Can an AI become your emotional companion?
Take Laura, for example. She’s a 32-year-old graphic designer who lives alone and works from home. For the past six months, she’s been talking daily with a virtual assistant. At first, she just used it to organize her schedule, but over time, she started turning to it when she felt stressed, sad, or lonely. She doesn’t think of it as a person, but she does admit that getting empathetic responses “makes her feel better.” So what happens when someone starts seeking emotional comfort from artificial intelligence?
This is a hypothetical scenario meant to illustrate how some people can form emotional bonds with AI—a phenomenon that now has a scientific framework for analysis: the EHARS scale (Experiences in Human-AI Relationships Scale). It was developed by researchers Fan Yang and Atsushi Oshio at Waseda University in Japan and published in Current Psychology in May 2025.
What’s the EHARS scale?
EHARS is a scientific tool that measures how people develop emotional bonds with AI, based on human attachment theory. It looks at two dimensions:
Anxious attachment – a constant need for affection, reassurance, and validation from the AI.
Avoidant attachment – discomfort with intimacy and a tendency to keep emotional distance from the AI.
This model, adapted from how we analyze human relationships, gives us a new way to understand how people might start feeling emotionally safe with non-human systems.
Laura’s Case: EHARS in Action
Let’s break down how EHARS applies in this realistic, hypothetical case:
📌 Laura’s behaviors:
High anxious attachment: She checks in with her AI whenever she feels unsure or upset. She looks for constant affirmation. She gets anxious if the AI changes its tone or seems to stop “getting” her.
Low avoidant attachment: She shares personal stuff with no hesitation. She actually feels more comfortable opening up to the AI than to her friends.
📌 What this shows:
Laura shows a strong emotional dependence on her virtual assistant, which acts as a source of comfort and emotional safety. Even though she knows the AI doesn’t have feelings, she projects affection onto it and expects warm, supportive responses—like she’s talking to someone she trusts.
A Real Example: The GPT-5 Situation
What seemed like just another tech update turned into an emotional wake-up call. After GPT-5 launched, thousands of users complained that the new model didn’t feel as warm, empathetic, or relatable as earlier versions. People said it felt “cold,” “distant,” or “too robotic.”
Even OpenAI’s CEO, Sam Altman, publicly admitted the rollout was a “botched” job. In response, the company brought back access to GPT-4, a model known for being more emotionally responsive.

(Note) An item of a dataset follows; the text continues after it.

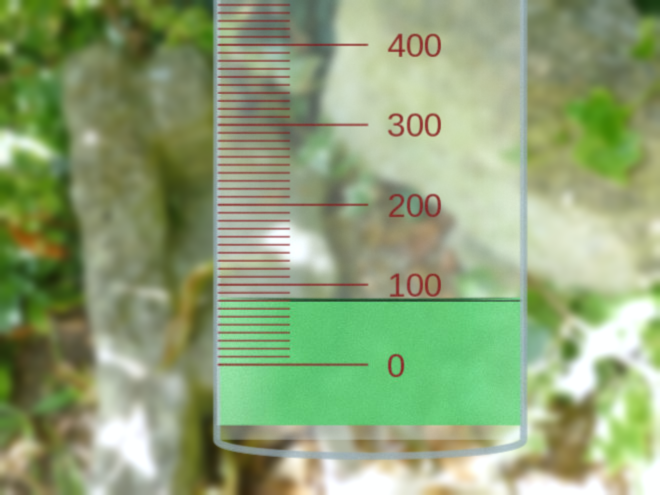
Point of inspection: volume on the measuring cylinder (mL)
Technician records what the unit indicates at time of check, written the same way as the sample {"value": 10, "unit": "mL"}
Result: {"value": 80, "unit": "mL"}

This wasn’t just about tech preferences—it revealed something deeper. People don’t just want accurate answers. They want interactions that make them feel heard and understood. That wave of user feedback is a real-world example of emotional expectations forming around AI—exactly the kind of thing EHARS is built to measure.
Why Does This Happen?
According to Yang and Oshio’s research, several factors make emotional bonds with AI more likely:
- Always available: AI is there 24/7 and never judges.
- Empathetic responses: Many AIs are programmed to reply in warm, supportive ways.
- Emotional projection: Users naturally assign human feelings to the AI—even if they know it doesn’t really feel anything.
- Personalization: AI learns from user preferences, which makes it feel more “in tune” with them.
More than 75% of study participants said they used AI as an emotional refuge. Around 52% said they were genuinely looking for emotional closeness.
Real-World Uses and Ethical Dilemmas
EHARS isn’t just for academic research. It has real-world applications:
- Mental health: Therapists could use it to understand how AI affects their clients’ emotional well-being.
- Designing empathetic AI: Developers can tweak language and behavior based on a user’s attachment style.
- Loneliness support: Especially useful for older adults or people who are socially isolated.
But it also raises some tough ethical questions:
- Is it healthy to depend emotionally on AI?
- Where’s the line between tool and relationship?
What EHARS Helps Us Understand
The EHARS scale shows that emotional bonds with AI aren’t just imaginary. These are real relationships—with recognizable patterns and real effects. In a world that’s becoming more digital by the day—where human connection isn’t always available—AI is stepping into a surprising role: emotional refuge.
This shift forces us to rethink not just how we build technology, but how we understand our own emotional needs.